Data items
--------------------------------------------------

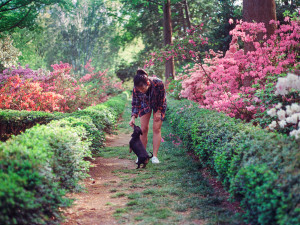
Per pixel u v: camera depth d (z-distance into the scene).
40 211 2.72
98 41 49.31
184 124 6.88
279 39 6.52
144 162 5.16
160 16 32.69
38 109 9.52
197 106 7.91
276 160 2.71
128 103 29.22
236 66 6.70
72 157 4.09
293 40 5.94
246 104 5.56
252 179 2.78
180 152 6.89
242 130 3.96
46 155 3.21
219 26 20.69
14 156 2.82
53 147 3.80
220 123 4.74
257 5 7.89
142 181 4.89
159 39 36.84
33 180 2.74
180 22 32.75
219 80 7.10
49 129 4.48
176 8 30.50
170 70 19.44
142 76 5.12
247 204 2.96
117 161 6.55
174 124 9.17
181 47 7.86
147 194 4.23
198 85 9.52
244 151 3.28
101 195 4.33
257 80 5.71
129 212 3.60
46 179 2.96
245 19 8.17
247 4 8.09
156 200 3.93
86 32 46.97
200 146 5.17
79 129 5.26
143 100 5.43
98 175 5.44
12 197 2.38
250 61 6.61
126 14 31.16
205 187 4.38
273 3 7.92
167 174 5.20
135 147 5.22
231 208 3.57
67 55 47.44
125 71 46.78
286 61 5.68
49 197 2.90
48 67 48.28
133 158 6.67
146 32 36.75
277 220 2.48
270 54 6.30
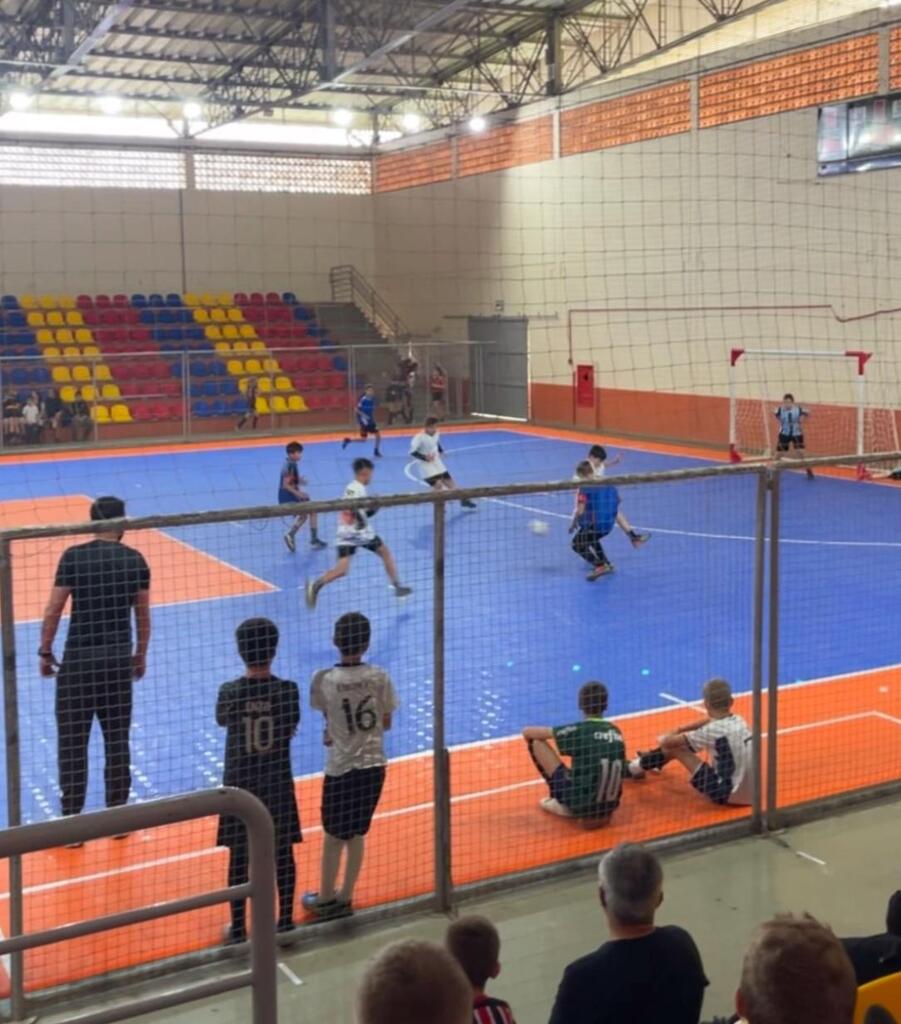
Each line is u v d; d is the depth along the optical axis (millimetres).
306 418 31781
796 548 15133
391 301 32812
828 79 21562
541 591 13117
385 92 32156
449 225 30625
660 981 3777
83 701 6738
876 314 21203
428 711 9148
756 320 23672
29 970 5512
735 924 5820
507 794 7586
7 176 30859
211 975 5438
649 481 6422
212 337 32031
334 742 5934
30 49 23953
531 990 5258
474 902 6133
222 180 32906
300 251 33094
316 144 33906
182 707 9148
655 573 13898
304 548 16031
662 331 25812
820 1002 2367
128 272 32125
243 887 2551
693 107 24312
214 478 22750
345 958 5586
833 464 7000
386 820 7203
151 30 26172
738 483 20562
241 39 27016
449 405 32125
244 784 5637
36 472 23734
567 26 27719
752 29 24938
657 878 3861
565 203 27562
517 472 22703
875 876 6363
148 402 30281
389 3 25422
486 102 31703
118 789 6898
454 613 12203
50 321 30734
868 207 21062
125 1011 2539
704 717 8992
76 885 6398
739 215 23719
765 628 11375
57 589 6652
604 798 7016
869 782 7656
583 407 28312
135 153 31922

--------------------------------------------------

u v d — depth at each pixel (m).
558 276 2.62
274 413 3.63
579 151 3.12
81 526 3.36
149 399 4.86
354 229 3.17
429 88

--------------------------------------------------

*Problem*.
What lines of the data contain the string "depth"? List them.

*Completed exercise*.
Per pixel u v: camera depth d (z-distance into the scene).
Each line is u v d; d is the depth along the optical axis (millimetres).
u v d — depth at each pixel (m).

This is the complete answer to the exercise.